──────── Records for this task ────────

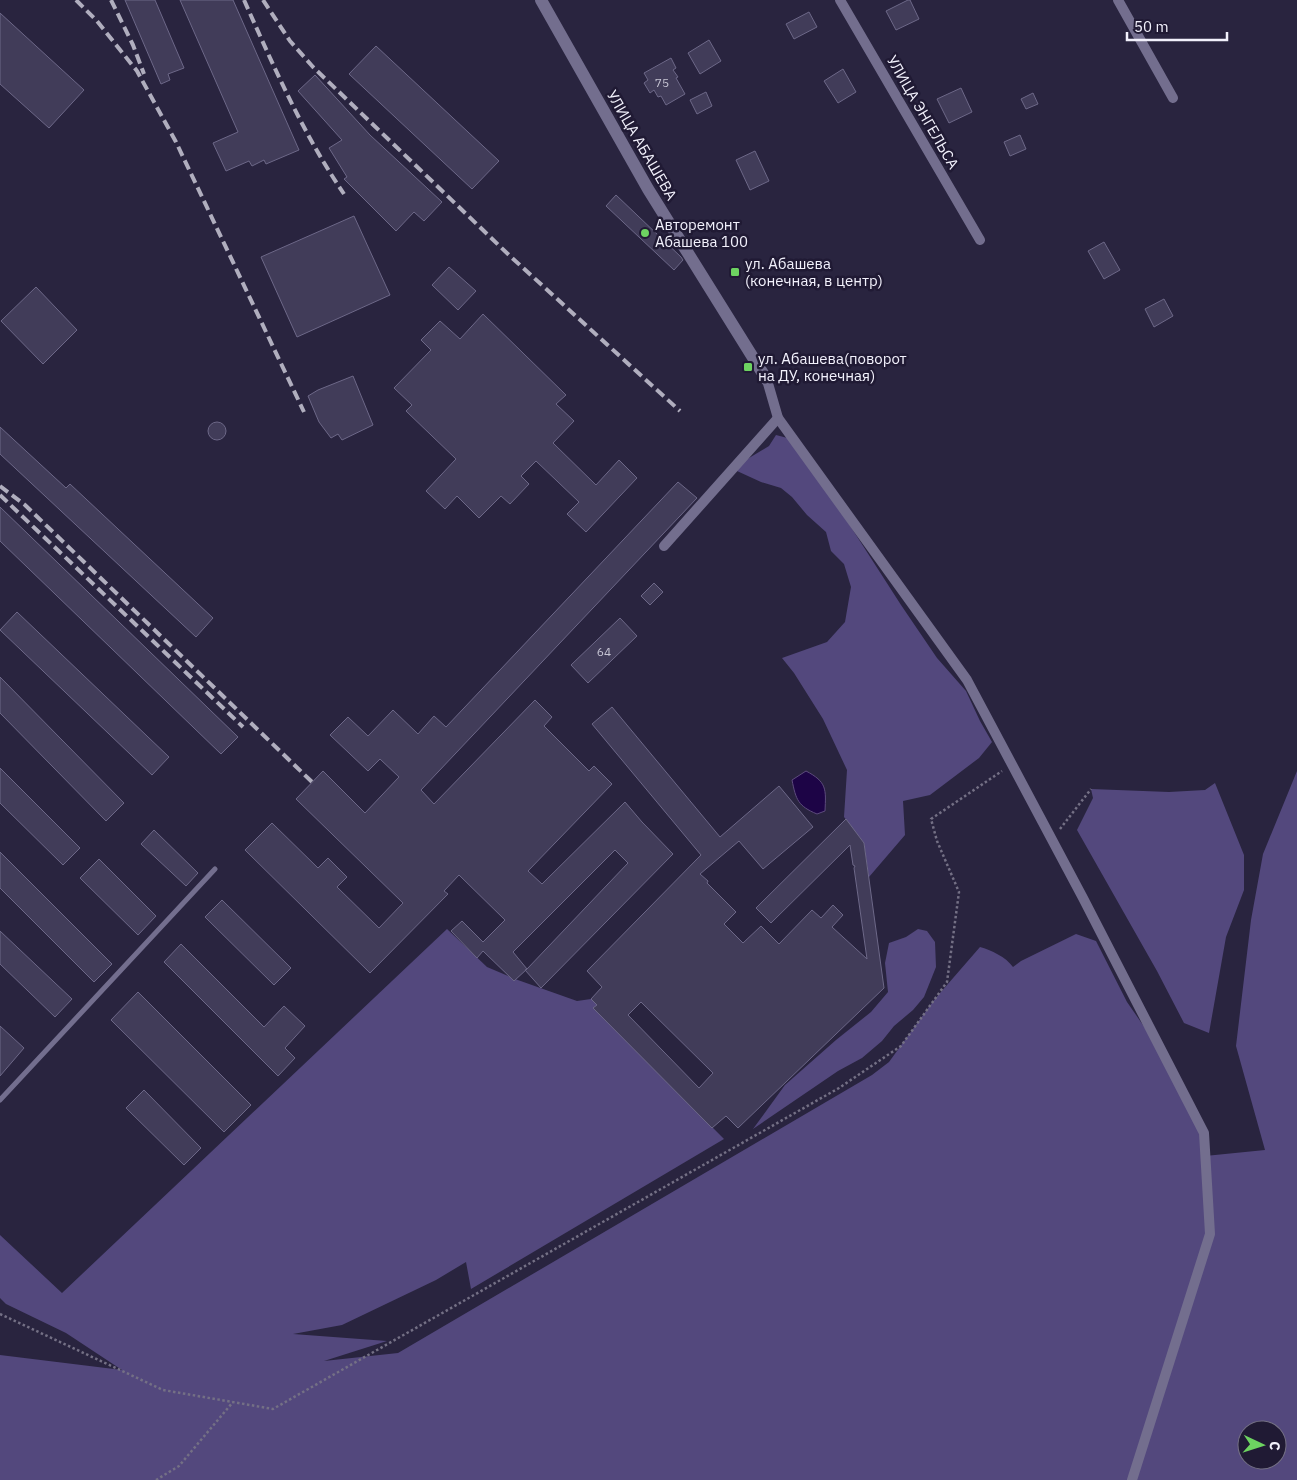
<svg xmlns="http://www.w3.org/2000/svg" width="1297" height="1480" viewBox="0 0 1297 1480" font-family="'IBM Plex Sans',sans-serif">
	<rect width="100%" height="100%" fill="#29243f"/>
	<!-- green -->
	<g fill="#53487d" fill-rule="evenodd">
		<path d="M776,435L795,440L901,605L937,658L966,691L980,721L992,742L979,758L930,795L903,801L905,835L869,877L864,843L844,817L847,770L823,719L794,673L782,658L827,642L845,622L851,587L844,564L831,551L826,532L807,515L792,497L781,488L761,482L737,471L744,461L769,446Z"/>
		<path d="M1297,771V1480H0V1355L122,1370L66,1333L6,1304L0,1298V1235L62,1293L447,929L487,967L515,979L577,1001L591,999L597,1005L594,1008L724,1139L471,1289L466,1262L436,1280L342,1325L293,1334L387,1341L324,1361L398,1353L872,1075L889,1062L934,1000L980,947C991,950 1006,957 1013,967L1021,961L1076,934L1096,941L1127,1002L1161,1051L1204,1133L1205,1156L1265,1150L1236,1046L1251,920L1263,854ZM1247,1430H1277V1460H1247Z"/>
		<path d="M1215,783L1244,855V890L1226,937L1209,1033L1184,1023L1157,971L1077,830L1093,798L1091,789L1169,792L1205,790Z"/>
		<path d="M918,929L927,931L935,942L936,967L924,997L913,1010L894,1026L882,1041L862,1058L838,1071L753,1129L785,1085L836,1040L871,1012L888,992L885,963L889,943L906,937Z"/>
	</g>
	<!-- water -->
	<path fill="#1d0446" stroke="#5d4b7d" d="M806,771C827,782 826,789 825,811L817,814C798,806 796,800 792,780Z"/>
	<!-- building -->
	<g fill="#413c59" stroke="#6d6888" fill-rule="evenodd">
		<path d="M125,0H155L184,68L168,74L170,80L161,84Z"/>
		<path d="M180,0H233L299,150L266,164L264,160L252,166L249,161L226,171L213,143L238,132Z"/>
		<path d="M908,0H910L919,19L896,30L886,11Z"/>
		<path d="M809,12L817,27L794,39L786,24Z"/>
		<path d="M0,13L84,90L49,128L0,84Z"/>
		<path d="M709,40L721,61L700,74L688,53Z"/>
		<path d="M376,46L499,161L472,189L349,74Z"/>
		<path d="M671,58L676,68L673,70L678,77L676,78L685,94L666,105L661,96L658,97L654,90L650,93L644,83L648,80L644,73Z"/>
		<path d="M843,69L856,92L838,103L824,81Z"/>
		<path d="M315,75L370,135L442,202L424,221L414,212L396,231L344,179L347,177L329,148L342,140L298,91Z"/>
		<path d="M961,88L972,112L949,123L937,99Z"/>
		<path d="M706,92L712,106L697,114L690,100Z"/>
		<path d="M1033,93L1038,104L1026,109L1021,99Z"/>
		<path d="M1020,135L1026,149L1010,156L1004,142Z"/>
		<path d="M755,151L769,181L750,190L736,160Z"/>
		<path d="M616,195L681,257L683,260L674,270L606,206Z"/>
		<path d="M354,216L390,295L297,337L261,257Z"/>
		<path d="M1104,242L1120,270L1104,279L1088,251Z"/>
		<path d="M449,267L476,291L458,310L432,285Z"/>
		<path d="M36,287L77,330L43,364L1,321Z"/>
		<path d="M1164,299L1173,316L1154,327L1145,309Z"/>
		<path d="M483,314L566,395L556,404L574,421L553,443L596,485L619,460L637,478L586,532L567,514L579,502L536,461L521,476L529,484L510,504L501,496L479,518L457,496L445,509L426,491L456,459L406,411L412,405L394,388L431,350L421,340L440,321L460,339Z"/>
		<path d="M353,376L373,425L342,440L338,434L331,438L319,422L308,396L318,390Z"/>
		<circle cx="217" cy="431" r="9"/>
		<path d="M0,427L66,488L70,484L213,618L196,637L0,454Z"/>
		<path d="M678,482L697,498L421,790L434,804L535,700L552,717L544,726L589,771L594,766L612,784L528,871L542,884L625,802L642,822L673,854L541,988L525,970L527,969L514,981L483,951L477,958L451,931L462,921L483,942L505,920L459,875L444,891L448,894L370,973L245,850L272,823L318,868L328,858L347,877L337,887L379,928L403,903L296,799L323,771L365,813L399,777L380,759L368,771L330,735L348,717L368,736L393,710L418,734L434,716L446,727ZM615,850L628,863L527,969L513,952Z"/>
		<path d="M0,507L238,737L221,754L0,541Z"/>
		<path d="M654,583L663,592L650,605L641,596Z"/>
		<path d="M17,612L169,757L152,775L0,630Z"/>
		<path d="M620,618L637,636L588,683L571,665Z"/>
		<path d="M0,677L124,803L106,821L0,713Z"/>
		<path d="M612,707L720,837L779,786L813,827L763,869L739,841L700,874L708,881L707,883L736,912L724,924L743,943L761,926L779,944L812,910L821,918L833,905L843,915L832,927L867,959L854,868L855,866L853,865L850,845L771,923L756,908L846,819L864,843L884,988L738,1128L726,1116L712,1128L593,1008L597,1005L591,999L602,987L587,971L701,855L592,724ZM641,1002L713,1073L699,1088L628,1015Z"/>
		<path d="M0,768L80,848L63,865L0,803Z"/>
		<path d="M154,830L198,873L186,886L141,844Z"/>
		<path d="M0,852L112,964L94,982L0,888Z"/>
		<path d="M99,859L156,916L138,935L80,878Z"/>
		<path d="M222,900L291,968L274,985L205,917Z"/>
		<path d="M0,931L72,999L55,1017L0,964Z"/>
		<path d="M181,944L264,1027L284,1006L305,1026L285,1048L295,1058L278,1076L164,962Z"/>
		<path d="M138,992L251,1105L224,1132L111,1020Z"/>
		<path d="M0,1026L24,1048L0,1076Z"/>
		<path d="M144,1090L201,1148L184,1165L126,1108Z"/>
	</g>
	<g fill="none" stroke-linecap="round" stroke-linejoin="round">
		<!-- path -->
		<g stroke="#747085" stroke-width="2.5" stroke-dasharray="2.5 2.5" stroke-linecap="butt">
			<path d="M1060,829L1091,789"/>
			<path d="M0,1314L163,1390L273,1409L839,1088L901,1046L947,982L959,892L937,841L931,819L1002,771"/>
			<path d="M156,1480L179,1466L233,1402"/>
		</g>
		<!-- lane -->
		<path stroke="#736e8e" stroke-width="5" d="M0,1100L215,869"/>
		<!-- street -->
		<g stroke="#736e8e" stroke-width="10">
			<path d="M840,0L980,240"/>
			<path d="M1118,0L1173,98"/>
			<path d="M767,380L778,418L967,680L1083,898L1204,1133L1210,1234L1132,1480"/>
			<path d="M664,546L778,418"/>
		</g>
		<!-- secondary -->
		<path stroke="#736e8e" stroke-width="12" d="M541,0L648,189L767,380"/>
		<!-- rail -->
		<g stroke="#b0aebe" stroke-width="4" stroke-dasharray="10 5" stroke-linecap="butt">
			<path d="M76,0L97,21L137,71L176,142L304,412"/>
			<path d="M111,0L133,45L144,74"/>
			<path d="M244,0C274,67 303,134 344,194"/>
			<path d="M263,0L290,41L313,67L510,256L680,411"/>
			<path d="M0,486L25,505L312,782"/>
			<path d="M0,495L243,727"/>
		</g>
	</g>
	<!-- markers -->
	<g fill="#6dd361" stroke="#201a34" stroke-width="2">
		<circle cx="645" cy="233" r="5"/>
		<rect x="730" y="267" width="10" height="10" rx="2.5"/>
		<rect x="743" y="362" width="10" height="10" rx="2.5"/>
	</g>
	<g text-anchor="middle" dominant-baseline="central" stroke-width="5" stroke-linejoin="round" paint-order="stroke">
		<!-- number labels -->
		<g font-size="12" fill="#c6c4d3">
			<text x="662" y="82">75</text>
			<text x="604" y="651">64</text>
		</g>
		<!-- street labels -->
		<g font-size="15" fill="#f2f1fc" stroke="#201a34">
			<text transform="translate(923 112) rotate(60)">УЛИЦА ЭНГЕЛЬСА</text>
			<text transform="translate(642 145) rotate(60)">УЛИЦА АБАШЕВА</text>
		</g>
		<!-- poi labels -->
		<g font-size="15" fill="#f2f1fc" stroke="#201a34" text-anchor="start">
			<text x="655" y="224">Авторемонт<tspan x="655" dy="17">Абашева 100</tspan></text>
			<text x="745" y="263">ул. Абашева<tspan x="745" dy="17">(конечная, в центр)</tspan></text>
			<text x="758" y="358">ул. Абашева(поворот<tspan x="758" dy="17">на ДУ, конечная)</tspan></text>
		</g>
	</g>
	<!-- north arrow -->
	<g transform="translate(1262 1445) rotate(94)"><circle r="24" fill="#201a34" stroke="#747084"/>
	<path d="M0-4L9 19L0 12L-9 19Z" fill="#6dd361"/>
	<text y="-8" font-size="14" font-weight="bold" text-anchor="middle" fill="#f2f1fc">С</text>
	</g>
	<!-- scale -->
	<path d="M1127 32v8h100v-8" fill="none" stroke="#f2f1fc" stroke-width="2.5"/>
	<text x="1134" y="32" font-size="15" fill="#f2f1fc" stroke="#201a34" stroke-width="4" paint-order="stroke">50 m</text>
</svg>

────────

§ Task goal: In the data above, tally the lines holding "none" and answer with the figure only.

§ Your response: 2